STATED PROBLEM -
Please copy the rows below word for word, beginning with the first one and going on through the line that contains "3:15 PM to 4:45 PM, 1 hour 30 minutes", and reproduce nothing past that line.
==== RECORDED INFORMATION
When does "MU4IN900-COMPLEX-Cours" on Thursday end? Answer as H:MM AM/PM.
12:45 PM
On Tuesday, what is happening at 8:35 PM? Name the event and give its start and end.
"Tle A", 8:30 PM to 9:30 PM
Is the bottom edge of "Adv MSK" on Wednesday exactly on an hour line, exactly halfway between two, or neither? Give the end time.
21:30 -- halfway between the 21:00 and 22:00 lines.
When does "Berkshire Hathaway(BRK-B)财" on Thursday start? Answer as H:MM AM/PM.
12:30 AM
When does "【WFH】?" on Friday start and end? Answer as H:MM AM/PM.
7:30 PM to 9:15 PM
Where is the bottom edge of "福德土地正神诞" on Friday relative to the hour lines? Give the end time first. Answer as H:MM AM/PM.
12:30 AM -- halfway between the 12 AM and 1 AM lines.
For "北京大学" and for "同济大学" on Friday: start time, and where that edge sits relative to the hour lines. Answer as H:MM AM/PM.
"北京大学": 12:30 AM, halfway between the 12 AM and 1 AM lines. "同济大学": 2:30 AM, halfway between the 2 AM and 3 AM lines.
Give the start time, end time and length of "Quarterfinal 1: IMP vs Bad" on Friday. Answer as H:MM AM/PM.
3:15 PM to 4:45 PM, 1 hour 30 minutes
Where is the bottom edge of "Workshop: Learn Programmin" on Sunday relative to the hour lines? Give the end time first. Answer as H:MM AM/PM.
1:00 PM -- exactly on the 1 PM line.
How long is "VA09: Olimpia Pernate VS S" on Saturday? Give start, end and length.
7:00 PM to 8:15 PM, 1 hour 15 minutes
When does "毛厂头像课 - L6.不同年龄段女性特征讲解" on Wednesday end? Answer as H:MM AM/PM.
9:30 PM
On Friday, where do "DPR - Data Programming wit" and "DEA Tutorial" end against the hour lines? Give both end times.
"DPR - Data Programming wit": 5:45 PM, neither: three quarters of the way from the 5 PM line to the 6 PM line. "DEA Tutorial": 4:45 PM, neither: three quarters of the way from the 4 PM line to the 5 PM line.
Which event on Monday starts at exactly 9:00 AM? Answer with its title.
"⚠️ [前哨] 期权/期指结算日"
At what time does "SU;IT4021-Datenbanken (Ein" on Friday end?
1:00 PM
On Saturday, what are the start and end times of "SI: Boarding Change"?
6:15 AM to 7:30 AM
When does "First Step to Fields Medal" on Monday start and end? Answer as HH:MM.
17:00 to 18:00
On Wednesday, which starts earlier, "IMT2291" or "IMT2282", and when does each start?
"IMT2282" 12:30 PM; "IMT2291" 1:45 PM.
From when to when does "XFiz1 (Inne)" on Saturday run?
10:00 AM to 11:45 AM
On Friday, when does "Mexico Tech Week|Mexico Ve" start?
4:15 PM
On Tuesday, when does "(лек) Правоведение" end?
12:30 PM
========
WRITTEN RESPONSE -
When does "MU4IN900-COMPLEX-Cours" on Thursday end? Answer as H:MM AM/PM.
12:45 PM
On Tuesday, what is happening at 8:35 PM? Name the event and give its start and end.
"Tle A", 8:30 PM to 9:30 PM
Is the bottom edge of "Adv MSK" on Wednesday exactly on an hour line, exactly halfway between two, or neither? Give the end time.
21:30 -- halfway between the 21:00 and 22:00 lines.
When does "Berkshire Hathaway(BRK-B)财" on Thursday start? Answer as H:MM AM/PM.
12:30 AM
When does "【WFH】?" on Friday start and end? Answer as H:MM AM/PM.
7:30 PM to 9:15 PM
Where is the bottom edge of "福德土地正神诞" on Friday relative to the hour lines? Give the end time first. Answer as H:MM AM/PM.
12:30 AM -- halfway between the 12 AM and 1 AM lines.
For "北京大学" and for "同济大学" on Friday: start time, and where that edge sits relative to the hour lines. Answer as H:MM AM/PM.
"北京大学": 12:30 AM, halfway between the 12 AM and 1 AM lines. "同济大学": 2:30 AM, halfway between the 2 AM and 3 AM lines.
Give the start time, end time and length of "Quarterfinal 1: IMP vs Bad" on Friday. Answer as H:MM AM/PM.
3:15 PM to 4:45 PM, 1 hour 30 minutes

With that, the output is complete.